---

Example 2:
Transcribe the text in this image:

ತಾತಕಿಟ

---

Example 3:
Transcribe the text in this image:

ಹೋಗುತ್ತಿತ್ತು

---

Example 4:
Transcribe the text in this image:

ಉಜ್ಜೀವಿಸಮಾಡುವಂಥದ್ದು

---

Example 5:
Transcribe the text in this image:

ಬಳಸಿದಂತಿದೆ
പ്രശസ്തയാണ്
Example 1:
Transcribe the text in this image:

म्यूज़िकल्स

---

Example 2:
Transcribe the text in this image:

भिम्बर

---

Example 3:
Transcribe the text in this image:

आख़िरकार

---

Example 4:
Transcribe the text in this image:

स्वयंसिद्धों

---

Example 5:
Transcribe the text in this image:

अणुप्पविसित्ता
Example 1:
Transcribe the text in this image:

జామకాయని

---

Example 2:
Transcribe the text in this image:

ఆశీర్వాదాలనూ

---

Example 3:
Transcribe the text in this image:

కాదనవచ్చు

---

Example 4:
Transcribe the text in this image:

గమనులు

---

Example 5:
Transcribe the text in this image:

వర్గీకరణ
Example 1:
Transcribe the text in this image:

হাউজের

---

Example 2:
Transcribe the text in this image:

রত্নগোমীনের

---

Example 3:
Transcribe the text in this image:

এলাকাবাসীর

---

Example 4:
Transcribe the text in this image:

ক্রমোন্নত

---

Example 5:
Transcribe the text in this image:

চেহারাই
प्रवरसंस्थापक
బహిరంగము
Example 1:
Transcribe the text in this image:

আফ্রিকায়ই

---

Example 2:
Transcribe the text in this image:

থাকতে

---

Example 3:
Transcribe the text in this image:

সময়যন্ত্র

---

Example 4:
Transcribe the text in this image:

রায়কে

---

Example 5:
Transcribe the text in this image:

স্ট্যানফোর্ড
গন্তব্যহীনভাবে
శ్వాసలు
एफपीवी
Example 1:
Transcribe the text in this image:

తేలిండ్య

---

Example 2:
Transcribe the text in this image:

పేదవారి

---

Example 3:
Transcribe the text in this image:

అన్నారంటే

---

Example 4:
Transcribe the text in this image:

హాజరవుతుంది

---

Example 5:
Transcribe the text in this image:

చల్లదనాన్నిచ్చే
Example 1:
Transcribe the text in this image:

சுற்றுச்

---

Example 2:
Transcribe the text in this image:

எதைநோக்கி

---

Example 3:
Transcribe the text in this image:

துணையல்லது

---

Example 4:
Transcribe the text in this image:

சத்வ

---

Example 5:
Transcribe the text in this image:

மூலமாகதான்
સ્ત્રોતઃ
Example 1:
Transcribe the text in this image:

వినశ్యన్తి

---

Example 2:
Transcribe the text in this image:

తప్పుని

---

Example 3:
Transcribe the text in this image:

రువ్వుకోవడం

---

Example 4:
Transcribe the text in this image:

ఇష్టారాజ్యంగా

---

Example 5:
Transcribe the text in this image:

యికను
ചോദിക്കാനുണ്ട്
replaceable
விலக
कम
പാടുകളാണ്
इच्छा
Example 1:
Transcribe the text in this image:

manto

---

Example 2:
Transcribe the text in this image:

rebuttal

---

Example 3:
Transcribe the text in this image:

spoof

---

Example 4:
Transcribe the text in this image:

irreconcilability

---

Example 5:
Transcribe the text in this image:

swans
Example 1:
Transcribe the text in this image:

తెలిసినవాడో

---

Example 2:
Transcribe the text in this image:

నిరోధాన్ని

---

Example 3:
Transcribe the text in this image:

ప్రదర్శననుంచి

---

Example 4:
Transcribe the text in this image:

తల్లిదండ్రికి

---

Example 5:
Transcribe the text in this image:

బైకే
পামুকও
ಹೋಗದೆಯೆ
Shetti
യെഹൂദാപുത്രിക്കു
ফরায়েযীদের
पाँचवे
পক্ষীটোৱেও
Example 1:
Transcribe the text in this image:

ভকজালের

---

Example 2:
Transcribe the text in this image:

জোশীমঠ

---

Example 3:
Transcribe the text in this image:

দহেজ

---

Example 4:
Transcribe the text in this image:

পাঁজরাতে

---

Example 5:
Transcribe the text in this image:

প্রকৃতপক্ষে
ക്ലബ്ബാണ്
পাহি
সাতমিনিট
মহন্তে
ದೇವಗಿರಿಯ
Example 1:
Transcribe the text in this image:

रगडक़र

WORK ITEM: Copy out the entire listing word for word. Keep every line as it is.

FINISHED EXERCISE:
---

Example 2:
Transcribe the text in this image:

ತಾತಕಿಟ

---

Example 3:
Transcribe the text in this image:

ಹೋಗುತ್ತಿತ್ತು

---

Example 4:
Transcribe the text in this image:

ಉಜ್ಜೀವಿಸಮಾಡುವಂಥದ್ದು

---

Example 5:
Transcribe the text in this image:

ಬಳಸಿದಂತಿದೆ
പ്രശസ്തയാണ്
Example 1:
Transcribe the text in this image:

म्यूज़िकल्स

---

Example 2:
Transcribe the text in this image:

भिम्बर

---

Example 3:
Transcribe the text in this image:

आख़िरकार

---

Example 4:
Transcribe the text in this image:

स्वयंसिद्धों

---

Example 5:
Transcribe the text in this image:

अणुप्पविसित्ता
Example 1:
Transcribe the text in this image:

జామకాయని

---

Example 2:
Transcribe the text in this image:

ఆశీర్వాదాలనూ

---

Example 3:
Transcribe the text in this image:

కాదనవచ్చు

---

Example 4:
Transcribe the text in this image:

గమనులు

---

Example 5:
Transcribe the text in this image:

వర్గీకరణ
Example 1:
Transcribe the text in this image:

হাউজের

---

Example 2:
Transcribe the text in this image:

রত্নগোমীনের

---

Example 3:
Transcribe the text in this image:

এলাকাবাসীর

---

Example 4:
Transcribe the text in this image:

ক্রমোন্নত

---

Example 5:
Transcribe the text in this image:

চেহারাই
प्रवरसंस्थापक
బహిరంగము
Example 1:
Transcribe the text in this image:

আফ্রিকায়ই

---

Example 2:
Transcribe the text in this image:

থাকতে

---

Example 3:
Transcribe the text in this image:

সময়যন্ত্র

---

Example 4:
Transcribe the text in this image:

রায়কে

---

Example 5:
Transcribe the text in this image:

স্ট্যানফোর্ড
গন্তব্যহীনভাবে
శ్వాసలు
एफपीवी
Example 1:
Transcribe the text in this image:

తేలిండ్య

---

Example 2:
Transcribe the text in this image:

పేదవారి

---

Example 3:
Transcribe the text in this image:

అన్నారంటే

---

Example 4:
Transcribe the text in this image:

హాజరవుతుంది

---

Example 5:
Transcribe the text in this image:

చల్లదనాన్నిచ్చే
Example 1:
Transcribe the text in this image:

சுற்றுச்

---

Example 2:
Transcribe the text in this image:

எதைநோக்கி

---

Example 3:
Transcribe the text in this image:

துணையல்லது

---

Example 4:
Transcribe the text in this image:

சத்வ

---

Example 5:
Transcribe the text in this image:

மூலமாகதான்
સ્ત્રોતઃ
Example 1:
Transcribe the text in this image:

వినశ్యన్తి

---

Example 2:
Transcribe the text in this image:

తప్పుని

---

Example 3:
Transcribe the text in this image:

రువ్వుకోవడం

---

Example 4:
Transcribe the text in this image:

ఇష్టారాజ్యంగా

---

Example 5:
Transcribe the text in this image:

యికను
ചോദിക്കാനുണ്ട്
replaceable
விலக
कम
പാടുകളാണ്
इच्छा
Example 1:
Transcribe the text in this image:

manto

---

Example 2:
Transcribe the text in this image:

rebuttal

---

Example 3:
Transcribe the text in this image:

spoof

---

Example 4:
Transcribe the text in this image:

irreconcilability

---

Example 5:
Transcribe the text in this image:

swans
Example 1:
Transcribe the text in this image:

తెలిసినవాడో

---

Example 2:
Transcribe the text in this image:

నిరోధాన్ని

---

Example 3:
Transcribe the text in this image:

ప్రదర్శననుంచి

---

Example 4:
Transcribe the text in this image:

తల్లిదండ్రికి

---

Example 5:
Transcribe the text in this image:

బైకే
পামুকও
ಹೋಗದೆಯೆ
Shetti
യെഹൂദാപുത്രിക്കു
ফরায়েযীদের
पाँचवे
পক্ষীটোৱেও
Example 1:
Transcribe the text in this image:

ভকজালের

---

Example 2:
Transcribe the text in this image:

জোশীমঠ

---

Example 3:
Transcribe the text in this image:

দহেজ

---

Example 4:
Transcribe the text in this image:

পাঁজরাতে

---

Example 5:
Transcribe the text in this image:

প্রকৃতপক্ষে
ക്ലബ്ബാണ്
পাহি
সাতমিনিট
মহন্তে
ದೇವಗಿರಿಯ
Example 1:
Transcribe the text in this image:

रगडक़र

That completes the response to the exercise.